Throughout the year, the heat exchanger 2 operates in the WET mode. Sometimes, during the spring, fall and winter months, the ambient conditions cause the hot humid air that exits the heat exchanger to condense, thereby forming a visible plume P of water condensate. Occasionally, the general public mistakenly perceives this visible plume P of water condensate as polluting smoke. Also, some people, who know that this plume P is merely water condensate, believe that the minute water droplets that constitute the visible plume P might contain disease-causing bacteria. As a result, a heat exchanger that spews a visible plume P of water condensate is undesirable.
There are two limitations on heat exchangers that the present invention addresses. First, particularly in cold climates, cooling towers can emit plume when the warm, humid air being discharged from the unit meets the cold, dry air in the ambient environment. The general public sometimes mistakenly perceives this visible plume of water condensate as air-polluting smoke. Second, water is considered to be a scarce and valuable resource in certain regions. In certain aspects of the present invention, there is an increased capacity to perform the cooling functions in a DRY mode, where little or no water is needed to achieve the cooling function.

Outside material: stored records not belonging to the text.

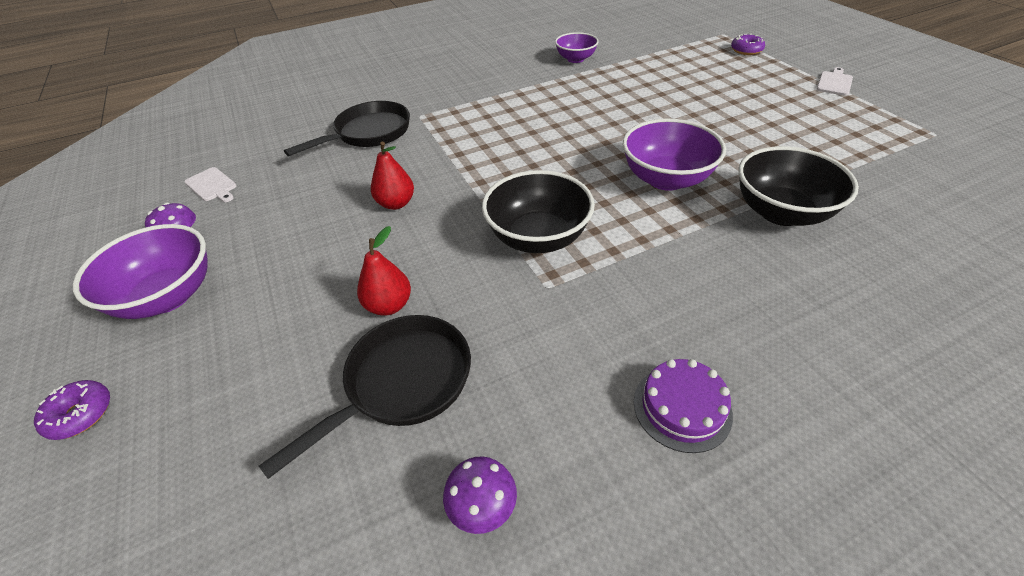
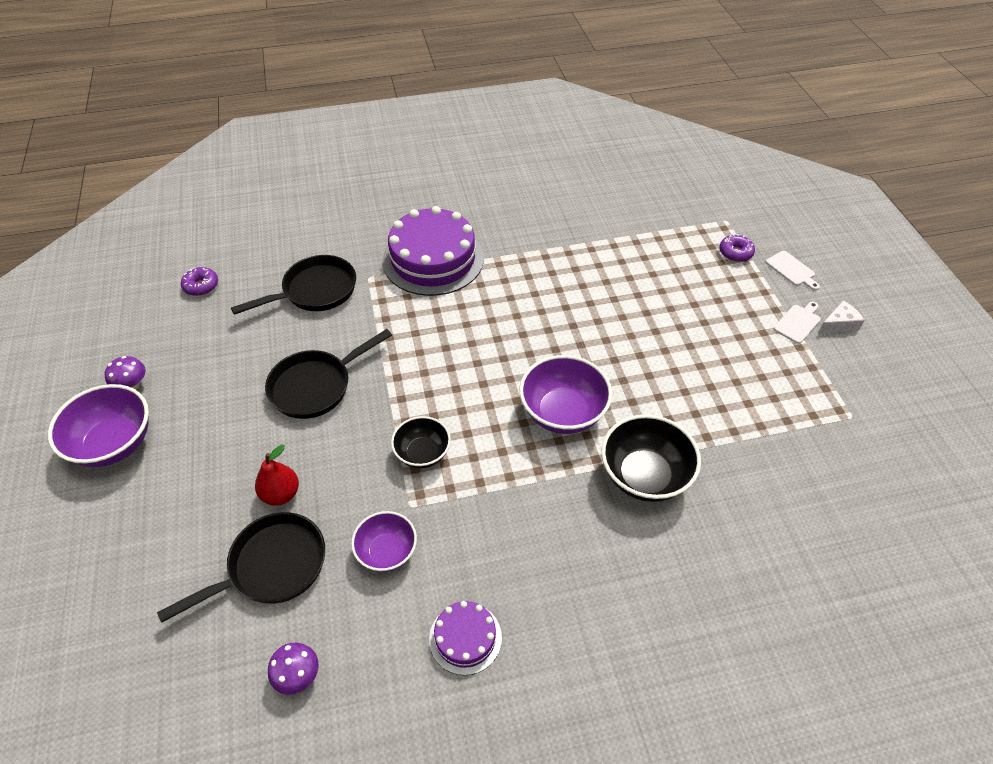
camera: 10 degrees right, 5 degrees up
(80, 414) = (43, 537): purple donut -> purple donut (201, 286)
(212, 185) = (164, 327): white cutting board -> white cutting board (791, 270)
(396, 203) = (316, 386): red pear -> black pan
(477, 94) = (433, 259): none -> purple cake
(538, 238) = (422, 453): black bowl -> black bowl, size x0.62
(575, 59) = (551, 227): purple bowl -> purple bowl (387, 552)
(869, 78) = (839, 324): none -> white cheese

A skilled artisan would appreciate that the diagrammatical views provided herein are representative drawing figures that represent either a single heat exchanger as described herein or a bank of heat exchangers.
It would be beneficial to provide a heat exchanger that conserves water. It would also be beneficial to provide a heat exchanger apparatus that might also inhibit the formation of a plume of water condensate. The present invention provides these benefits.